It was a lovely spot and they threw themselves down in perfect content, their dogs near at hand, and looked off at what Hi called a “purty worl’.”

“It jes’ seems like everything worth speakin’ about hed come my way,” sighed Hi contently. “You-all remember what a pore little forsaken cuss I was, Jim, when me and ’Zalie came draggin’ along with that thar show of Sisson’s a year back an’ more?”

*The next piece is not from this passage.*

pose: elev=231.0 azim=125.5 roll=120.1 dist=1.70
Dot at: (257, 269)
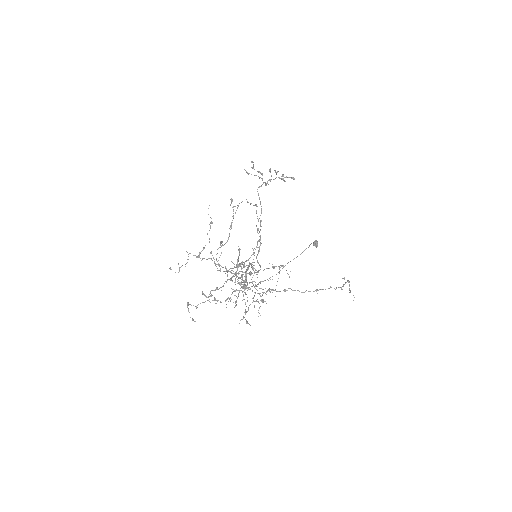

“’Taint more’n a year, Hi.”

“Seems like a century. An’ no sooner hed we laid eyes on your pa and ma than things began to go right. An’ now look at us. ’Zalie’s like your sister and gettin’ a tip-top education, and is off ridin’ the country over with the Carsons; and me and ma hev a home anybody would be proud to own, and that thar Industries business is lookin’ up more’n more every livelong day. Why we’re so happy we’re in danger of bustin’. I asked ma t’other day if she didn’t feel most like bustin’, and she said she did.”

“It’s a good place to live here-abouts,” agreed Jim. “Pleasant things have a way of happenin’ ’round here. If it wa’n’t for that dod-gasted hard luck of Annie Laurie’s, I’d think this was where the nicest folks in creation lived. But some one done her a mean, low-down trick.”

“It was that scowlin’, grumblin’ Disbrow,” averred Hi. “I know it. Ma says she feels it in her bones, and so do I, and Kitchell bones is simply great for givin’ pointers. I say, what’s the use in you and me loafin’ ’round here while that mis’able, sneakin’ houn’ gets off with Annie Laurie’s money? Ain’t we her friends and as nigh kin as she’s got? What say to you and me hikin’ out after that thar Disbrow an’ findin’ him and bringin’ him back to justice?”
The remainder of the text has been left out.